Summary: Kahn's Algorithm Mastery

Key Takeaways

•Core Idea — Repeatedly find and output sources (vertices with no remaining dependencies), simulating their removal from the graph.
•Data Structure — Maintain in-degree counts and a queue of vertices with in-degree 0. Update counts as vertices are processed.
•Cycle Detection — If the queue empties before all vertices are processed, a cycle exists. The unprocessed vertices with positive in-degree are in or reachable from cycles.
•Complexity — O(V + E) time, O(V) space. Optimal for the problem.
•Correctness — Vertices are output only after all predecessors, ensuring every edge constraint is satisfied.
•Variations — Use min-heap for lexicographic ordering. Use backtracking to enumerate all orderings.
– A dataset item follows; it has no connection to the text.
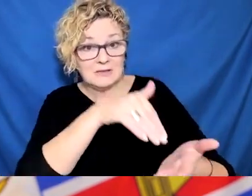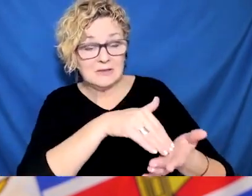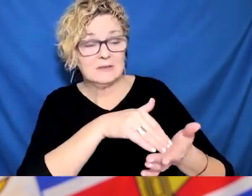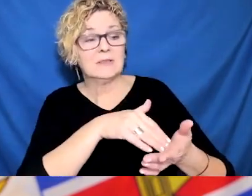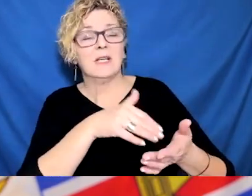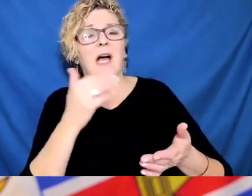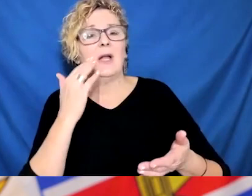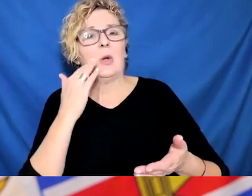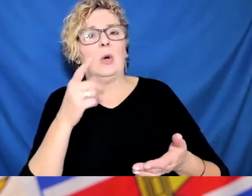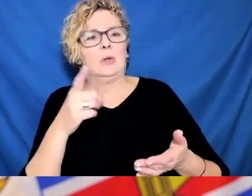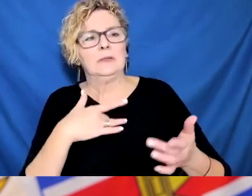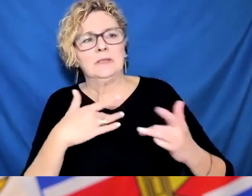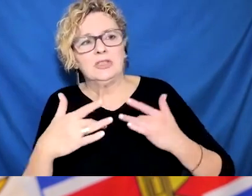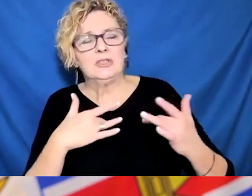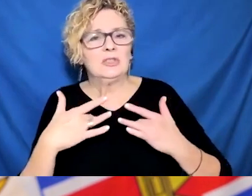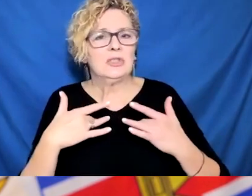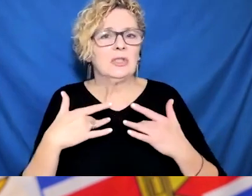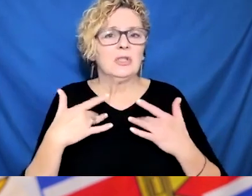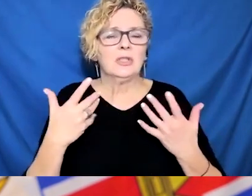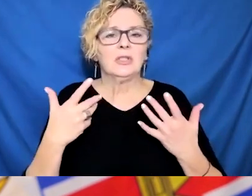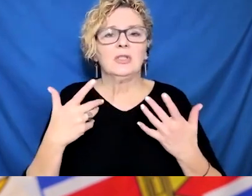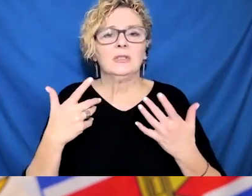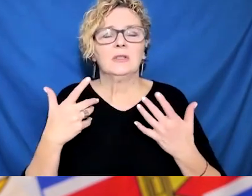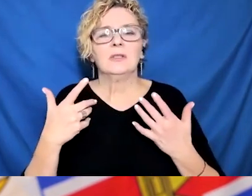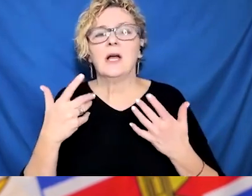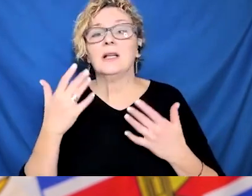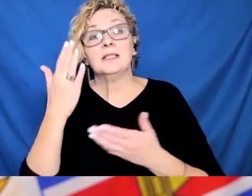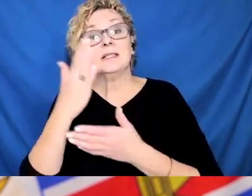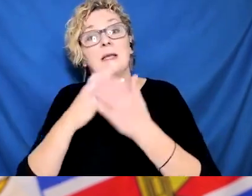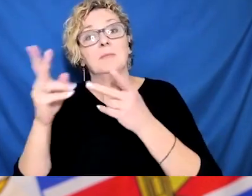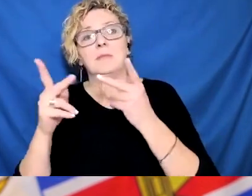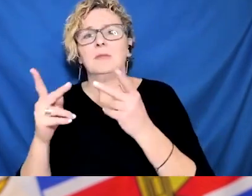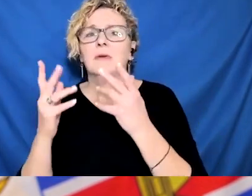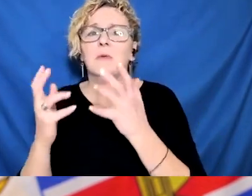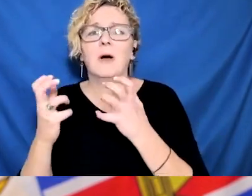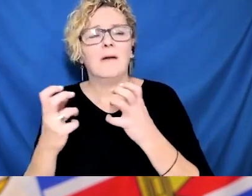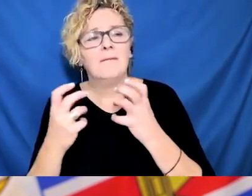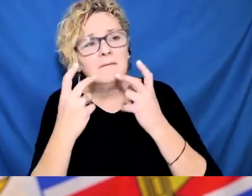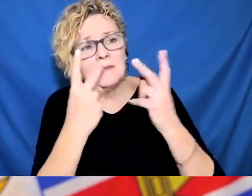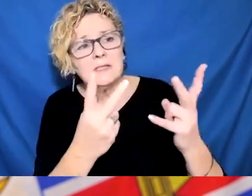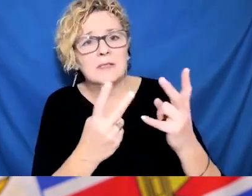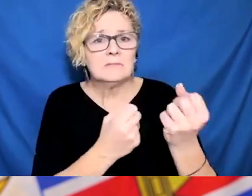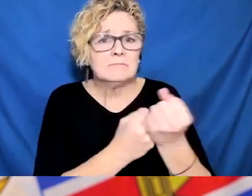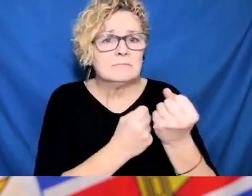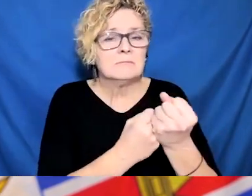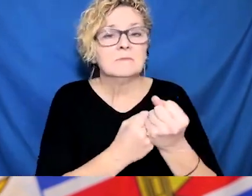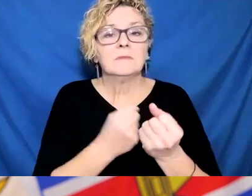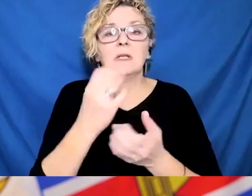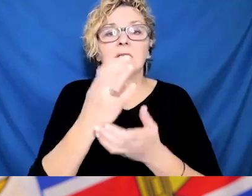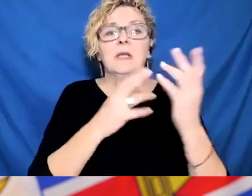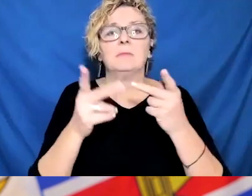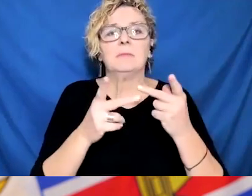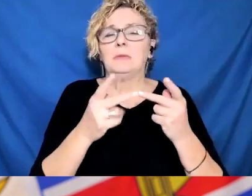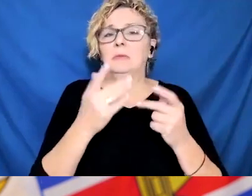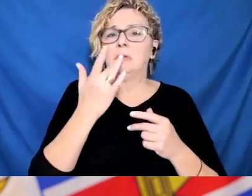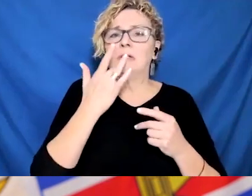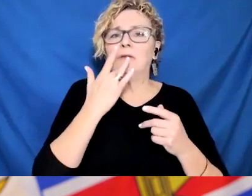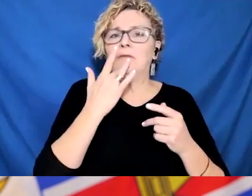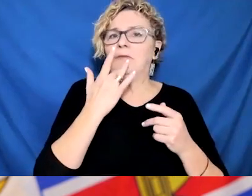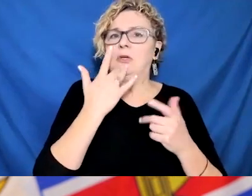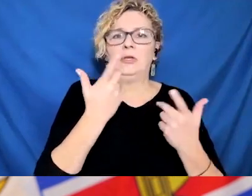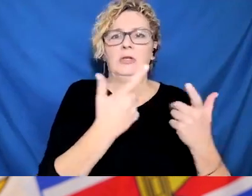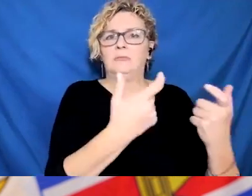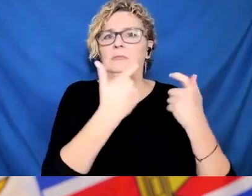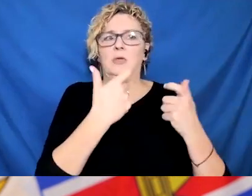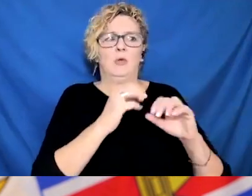our families, our communities, doing our part every day. And we know the things that are working, we know that there are changes,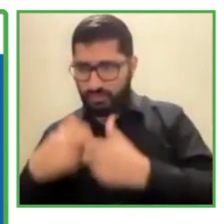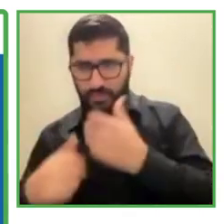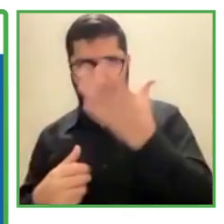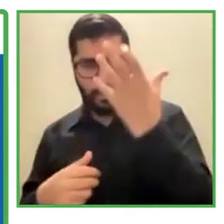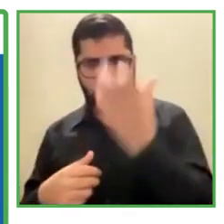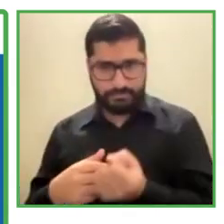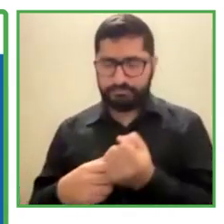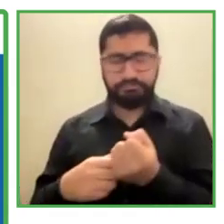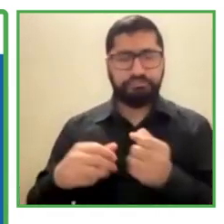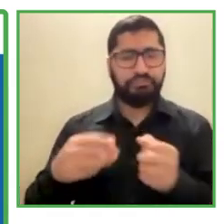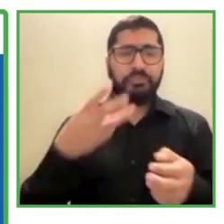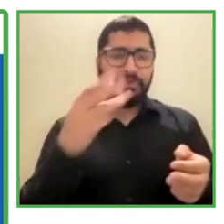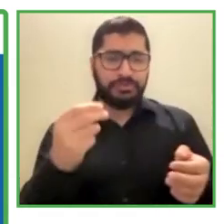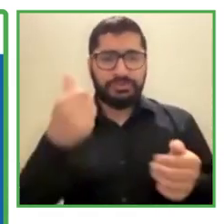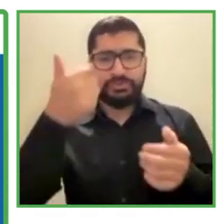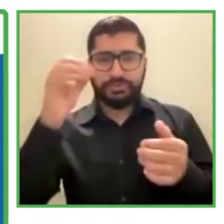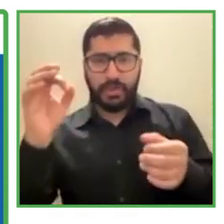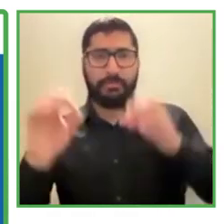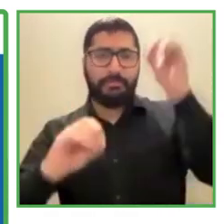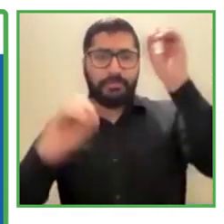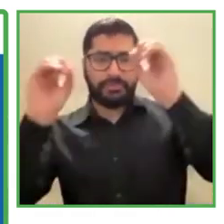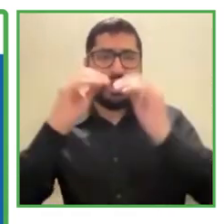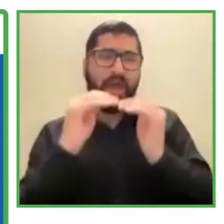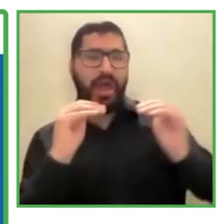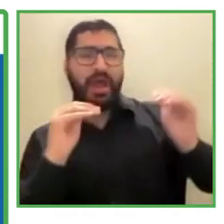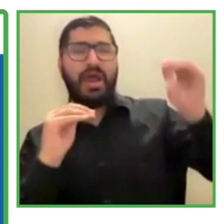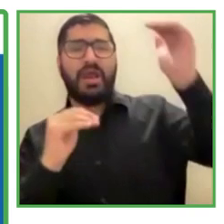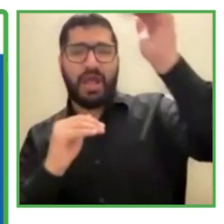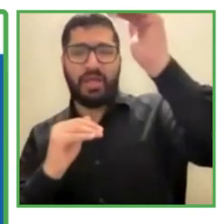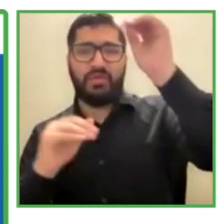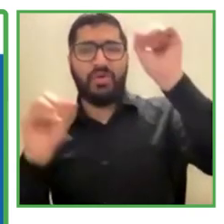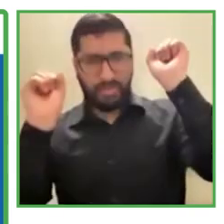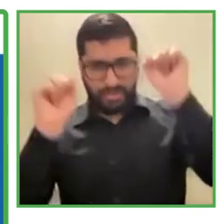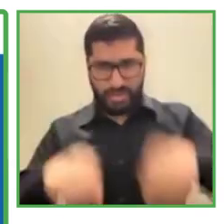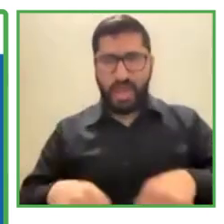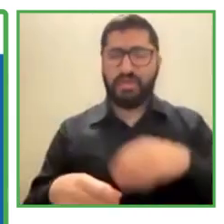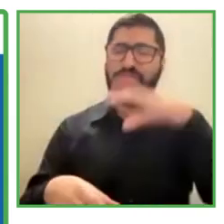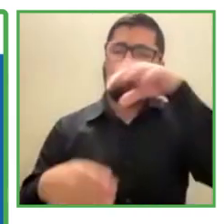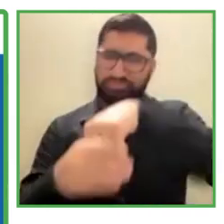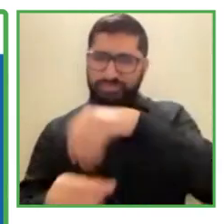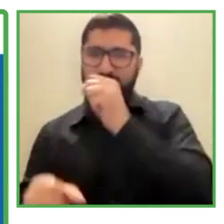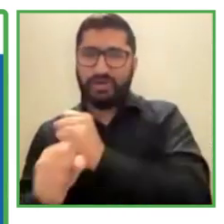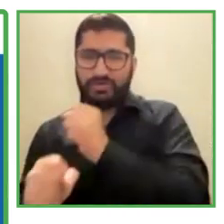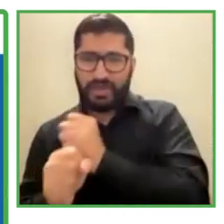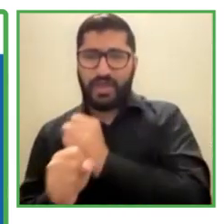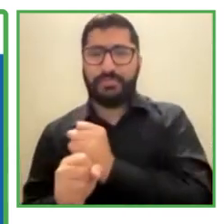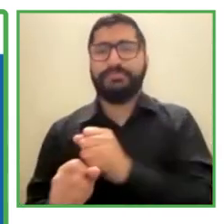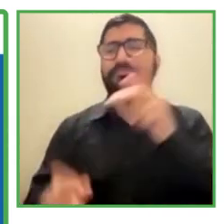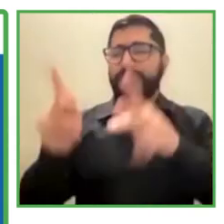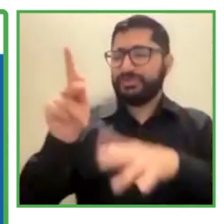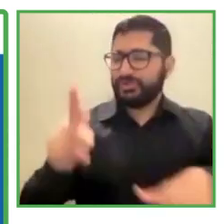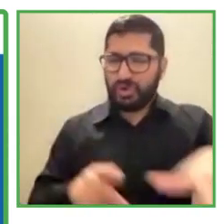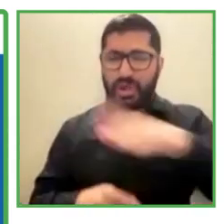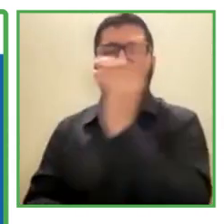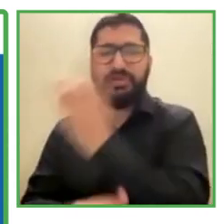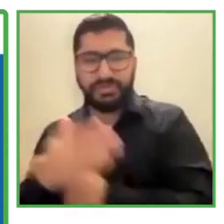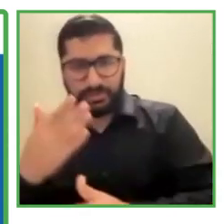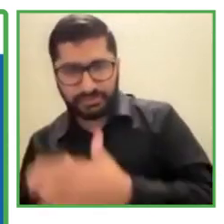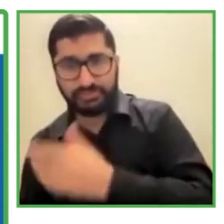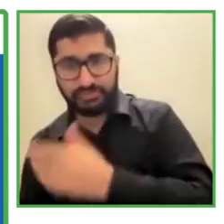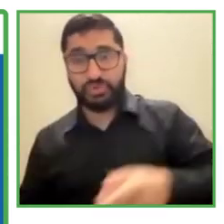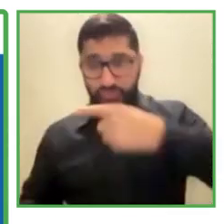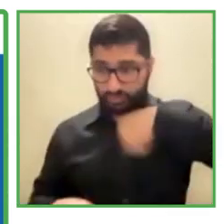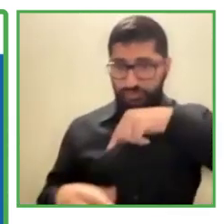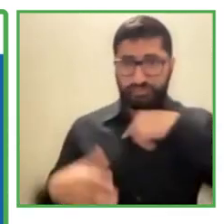well as from people with disabilities. So, we created a roadmap to help organizations become inclusive. And we do so by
Process source batches for parallelism.
•Practical Use — Build systems, task schedulers, and dependency resolvers often use Kahn's approach due to its intuitive layer-by-layer processing.

What's Next:

We'll now study the alternative approach: DFS-based topological sorting. This elegant algorithm uses the post-order traversal of depth-first search, reversed, to produce a topological ordering. It offers different intuitions and is sometimes simpler to implement.

Page Complete

You now have a complete understanding of Kahn's algorithm for topological sorting. You can implement it, prove its correctness, analyze its complexity, detect cycles, and adapt it for specialized requirements. This is one of the two fundamental tools for ordering dependencies.